Stealing is in still a different category. It arises from an instinct, useful in the past and still more useful now. The problem is to suppress the inconvenient manifestation without impairing the basal impulse. Seldom, therefore, is it sufficient merely to know that a boy is a thief. One must know why he stole, and why he stole this particular object rather than some other. Only then shall we lead him still to desire, while he ceases to covet.
CHAPTER IX
THE TRIBAL INSTINCTS AND THE WANDERLUST
We have dealt thus far more particularly with the anti-social and predatory impulses of the gang, with the stealing and teasing and fighting, which, while we cannot call them wholly evil, are nevertheless to be rather checked than encouraged. With all their incidental elements of good, they must be essentially transitory. The boy may be allowed to steal and tease and fight; the man may not. The problem is to suppress the undesirable activity with as little damage as possible.
Now we pass to gang impulses which are inherently good. They may need guidance and occasional pruning; but even if left alone, they are likely, on the whole, to contribute both to the efficiency and the happiness of life. Such evils as they bring are incidental; they largely disappear when home life and gang life are perfectly adjusted to one another.
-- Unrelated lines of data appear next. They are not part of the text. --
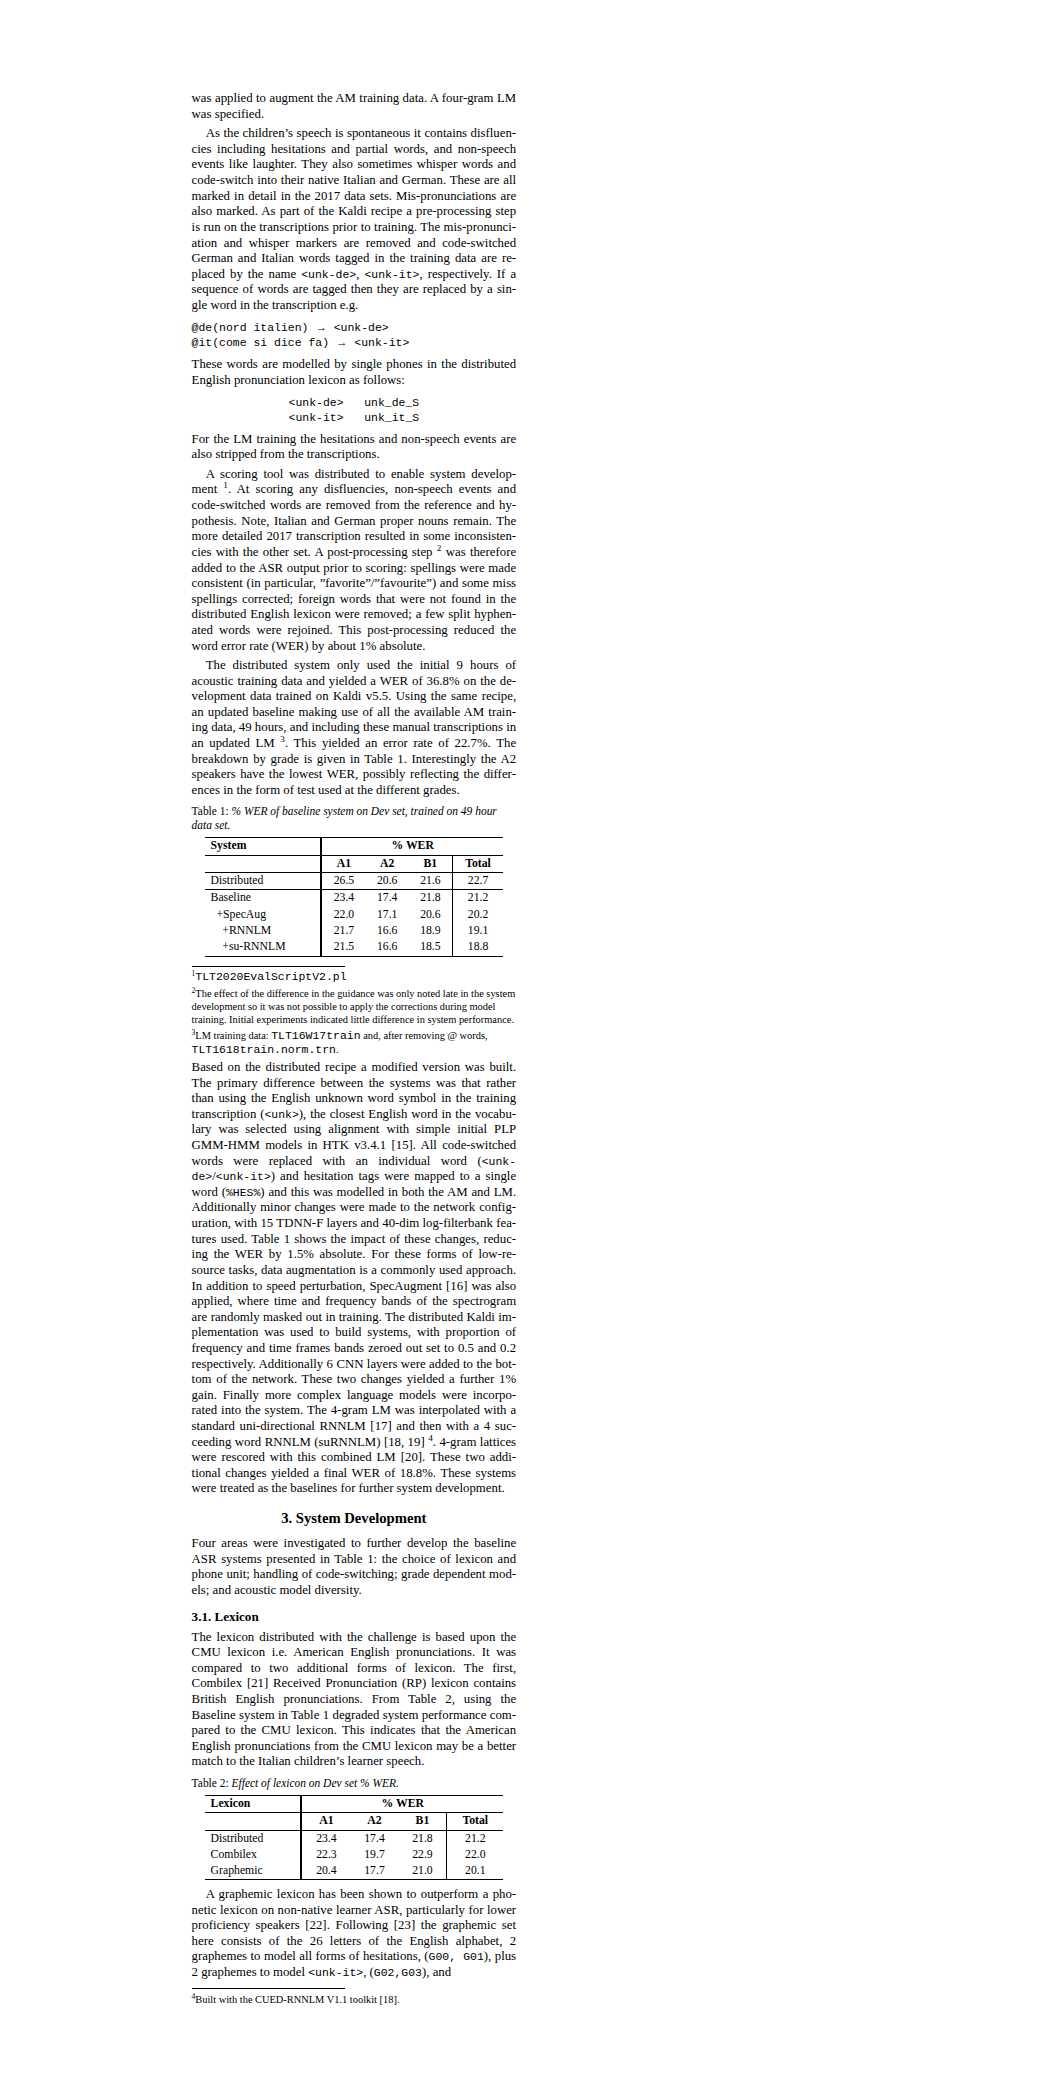was applied to augment the AM training data. A four-gram LM was specified.
As the children’s speech is spontaneous it contains disfluencies including hesitations and partial words, and non-speech events like laughter. They also sometimes whisper words and code-switch into their native Italian and German. These are all marked in detail in the 2017 data sets. Mis-pronunciations are also marked. As part of the Kaldi recipe a pre-processing step is run on the transcriptions prior to training. The mis-pronunciation and whisper markers are removed and code-switched German and Italian words tagged in the training data are replaced by the name <unk-de>, <unk-it>, respectively. If a sequence of words are tagged then they are replaced by a single word in the transcription e.g.
@de(nord italien)→<unk-de> @it(come si dice fa)→<unk-it>
These words are modelled by single phones in the distributed English pronunciation lexicon as follows:
<unk-de> unk_de_S <unk-it> unk_it_S
For the LM training the hesitations and non-speech events are also stripped from the transcriptions.
A scoring tool was distributed to enable system development 1. At scoring any disfluencies, non-speech events and code-switched words are removed from the reference and hypothesis. Note, Italian and German proper nouns remain. The more detailed 2017 transcription resulted in some inconsistencies with the other set. A post-processing step 2 was therefore added to the ASR output prior to scoring: spellings were made consistent (in particular, ”favorite”/”favourite”) and some miss spellings corrected; foreign words that were not found in the distributed English lexicon were removed; a few split hyphenated words were rejoined. This post-processing reduced the word error rate (WER) by about 1% absolute.
The distributed system only used the initial 9 hours of acoustic training data and yielded a WER of 36.8% on the development data trained on Kaldi v5.5. Using the same recipe, an updated baseline making use of all the available AM training data, 49 hours, and including these manual transcriptions in an updated LM 3. This yielded an error rate of 22.7%. The breakdown by grade is given in Table 1. Interestingly the A2 speakers have the lowest WER, possibly reflecting the differences in the form of test used at the different grades.
Table 1: % WER of baseline system on Dev set, trained on 49 hour data set.
| System | % WER |
| --- | --- |
| | A1 | A2 | B1 | Total |
| Distributed | 26.5 | 20.6 | 21.6 | 22.7 |
| Baseline | 23.4 | 17.4 | 21.8 | 21.2 |
| +SpecAug | 22.0 | 17.1 | 20.6 | 20.2 |
| +RNNLM | 21.7 | 16.6 | 18.9 | 19.1 |
| +su-RNNLM | 21.5 | 16.6 | 18.5 | 18.8 |
1TLT2020EvalScriptV2.pl
2The effect of the difference in the guidance was only noted late in the system development so it was not possible to apply the corrections during model training. Initial experiments indicated little difference in system performance.
3LM training data: TLT16W17train and, after removing @ words, TLT1618train.norm.trn.
Based on the distributed recipe a modified version was built. The primary difference between the systems was that rather than using the English unknown word symbol in the training transcription (<unk>), the closest English word in the vocabulary was selected using alignment with simple initial PLP GMM-HMM models in HTK v3.4.1 [15]. All code-switched words were replaced with an individual word (<unk-de>/<unk-it>) and hesitation tags were mapped to a single word (%HES%) and this was modelled in both the AM and LM. Additionally minor changes were made to the network configuration, with 15 TDNN-F layers and 40-dim log-filterbank features used. Table 1 shows the impact of these changes, reducing the WER by 1.5% absolute. For these forms of low-resource tasks, data augmentation is a commonly used approach. In addition to speed perturbation, SpecAugment [16] was also applied, where time and frequency bands of the spectrogram are randomly masked out in training. The distributed Kaldi implementation was used to build systems, with proportion of frequency and time frames bands zeroed out set to 0.5 and 0.2 respectively. Additionally 6 CNN layers were added to the bottom of the network. These two changes yielded a further 1% gain. Finally more complex language models were incorporated into the system. The 4-gram LM was interpolated with a standard uni-directional RNNLM [17] and then with a 4 succeeding word RNNLM (suRNNLM) [18, 19] 4. 4-gram lattices were rescored with this combined LM [20]. These two additional changes yielded a final WER of 18.8%. These systems were treated as the baselines for further system development.
3. System Development
Four areas were investigated to further develop the baseline ASR systems presented in Table 1: the choice of lexicon and phone unit; handling of code-switching; grade dependent models; and acoustic model diversity.
3.1. Lexicon
The lexicon distributed with the challenge is based upon the CMU lexicon i.e. American English pronunciations. It was compared to two additional forms of lexicon. The first, Combilex [21] Received Pronunciation (RP) lexicon contains British English pronunciations. From Table 2, using the Baseline system in Table 1 degraded system performance compared to the CMU lexicon. This indicates that the American English pronunciations from the CMU lexicon may be a better match to the Italian children’s learner speech.
Table 2: Effect of lexicon on Dev set % WER.
| Lexicon | % WER |
| --- | --- |
| | A1 | A2 | B1 | Total |
| Distributed | 23.4 | 17.4 | 21.8 | 21.2 |
| Combilex | 22.3 | 19.7 | 22.9 | 22.0 |
| Graphemic | 20.4 | 17.7 | 21.0 | 20.1 |
A graphemic lexicon has been shown to outperform a phonetic lexicon on non-native learner ASR, particularly for lower proficiency speakers [22]. Following [23] the graphemic set here consists of the 26 letters of the English alphabet, 2 graphemes to model all forms of hesitations, (G00, G01), plus 2 graphemes to model <unk-it>, (G02,G03), and
4Built with the CUED-RNNLM V1.1 toolkit [18].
For there must be a pretty accurate balance between the life of the home and the life of the gang, if the boy is to get the best training out of both. If the boy stays at home too much, he is likely to become sissy. If he spends too much time with his gang, the wild and savage impulses of boyhood receive too much exercise, and he becomes wolfish. The boy must, for the most part, make his social adjustments for himself, and the safest time for doing it is while he is still in the home. Boys who have been kept too close, up to the time when they go away to make life for themselves, too often afford most striking lessons in how not to do it. In college and in business, under their unaccustomed liberty, they go all to pieces for lack of the education which they should have had as boys in the gang.
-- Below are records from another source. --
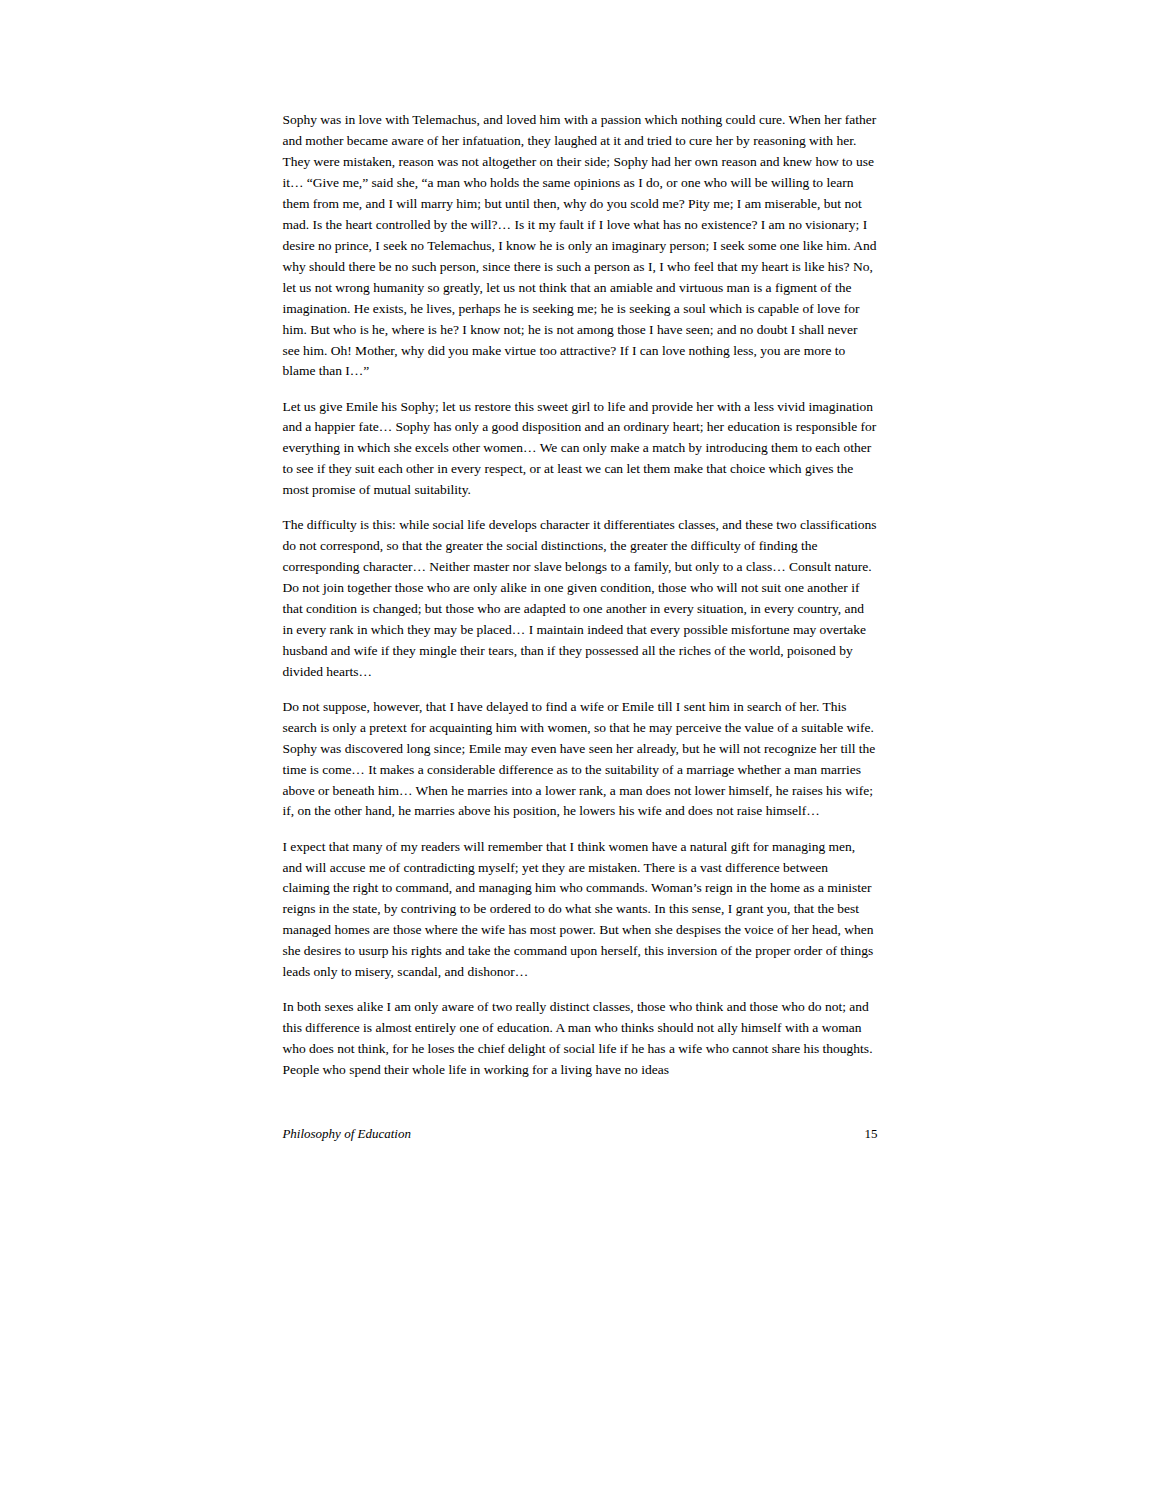Sophy was in love with Telemachus, and loved him with a passion which nothing could cure. When her father and mother became aware of her infatuation, they laughed at it and tried to cure her by reasoning with her. They were mistaken, reason was not altogether on their side; Sophy had her own reason and knew how to use it… “Give me,” said she, “a man who holds the same opinions as I do, or one who will be willing to learn them from me, and I will marry him; but until then, why do you scold me? Pity me; I am miserable, but not mad. Is the heart controlled by the will?… Is it my fault if I love what has no existence? I am no visionary; I desire no prince, I seek no Telemachus, I know he is only an imaginary person; I seek some one like him. And why should there be no such person, since there is such a person as I, I who feel that my heart is like his? No, let us not wrong humanity so greatly, let us not think that an amiable and virtuous man is a figment of the imagination. He exists, he lives, perhaps he is seeking me; he is seeking a soul which is capable of love for him. But who is he, where is he? I know not; he is not among those I have seen; and no doubt I shall never see him. Oh! Mother, why did you make virtue too attractive? If I can love nothing less, you are more to blame than I…”
Let us give Emile his Sophy; let us restore this sweet girl to life and provide her with a less vivid imagination and a happier fate… Sophy has only a good disposition and an ordinary heart; her education is responsible for everything in which she excels other women… We can only make a match by introducing them to each other to see if they suit each other in every respect, or at least we can let them make that choice which gives the most promise of mutual suitability.
The difficulty is this: while social life develops character it differentiates classes, and these two classifications do not correspond, so that the greater the social distinctions, the greater the difficulty of finding the corresponding character… Neither master nor slave belongs to a family, but only to a class… Consult nature. Do not join together those who are only alike in one given condition, those who will not suit one another if that condition is changed; but those who are adapted to one another in every situation, in every country, and in every rank in which they may be placed… I maintain indeed that every possible misfortune may overtake husband and wife if they mingle their tears, than if they possessed all the riches of the world, poisoned by divided hearts…
Do not suppose, however, that I have delayed to find a wife or Emile till I sent him in search of her. This search is only a pretext for acquainting him with women, so that he may perceive the value of a suitable wife. Sophy was discovered long since; Emile may even have seen her already, but he will not recognize her till the time is come… It makes a considerable difference as to the suitability of a marriage whether a man marries above or beneath him… When he marries into a lower rank, a man does not lower himself, he raises his wife; if, on the other hand, he marries above his position, he lowers his wife and does not raise himself…
I expect that many of my readers will remember that I think women have a natural gift for managing men, and will accuse me of contradicting myself; yet they are mistaken. There is a vast difference between claiming the right to command, and managing him who commands. Woman’s reign in the home as a minister reigns in the state, by contriving to be ordered to do what she wants. In this sense, I grant you, that the best managed homes are those where the wife has most power. But when she despises the voice of her head, when she desires to usurp his rights and take the command upon herself, this inversion of the proper order of things leads only to misery, scandal, and dishonor…
In both sexes alike I am only aware of two really distinct classes, those who think and those who do not; and this difference is almost entirely one of education. A man who thinks should not ally himself with a woman who does not think, for he loses the chief delight of social life if he has a wife who cannot share his thoughts. People who spend their whole life in working for a living have no ideas
Philosophy of Education 15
The problem of controlling the instinctive gang activities, therefore, resolves itself into a question of not too much. The home will best influence the gang by aiding its more wholesome interests, while to a considerable extent it shuts its eyes to the rest. Each man does, in his social development, pass through various stages of savagery, and instead of trying to crush out even the most objectionable of the tribal instincts of the growing boy, we ought rather to seek to satisfy them in such wise that he may pass through the lower stages into the higher as safely and as quickly as possible. As Froebel has well said, “The vigorous and complete development of each successive stage depends upon the vigorous and characteristic development of all preceding stages of life.”
The way, then, to deal with the gang instincts is to gratify them. We have already seen that approximately three quarters of our gangs are wont to indulge in hunting, fishing, boating, building camps, going into the woods or to ponds, playing Indians, and the like. This is especially remarkable, as nearly all the gangs of our study come from the cities. In country gangs, these forms of activity are always present. With both city and country boys, they might be made of far greater service than they commonly are.
All persons who have camped with boys know that their interest in the outdoor world does not have to be kindled, but rather restrained and guided. There is never any difficulty about filling in the idle time of the gang with these tribal activities, while there is no doubt that the rugged experiences of tramping, mountain climbing, and camp life, of hunting, fishing, and boating, with the almost infinite forms of manual training involved, wherever the boys do their own cooking and camp work, and care for their own rods, guns, and kits, afford one of the best, as it is one of the most natural, forms of manual education. There is, besides, for the city boy, a training in resourcefulness and gumption which he can hardly get elsewhere. Moreover, under the proper sort of men leaders, this rough outdoor life furnishes the very best conditions for instruction in physical and moral hygiene.
Somewhat paradoxically, therefore, much of this gang play trains a boy to work. Play is work that one likes. But it is work, and it cultivates the same concentration and persistence as work, and often the same constructive imagination. Boys, moreover, often work hard getting ready to play; and by a little tactful guidance from their elders, they can be led through these play activities to the enjoyment of work, and into sound developmental occupations. Notice how in the Tennis Club, the boys, under the inspiration of Mr. M., the father of one of them, went camping on a lake, and for the sake of going fishing, built themselves their own boat. What better education in skill of hand than that boat-building could be found for a crowd of boys on a summer vacation; what better introduction to the joy of labor!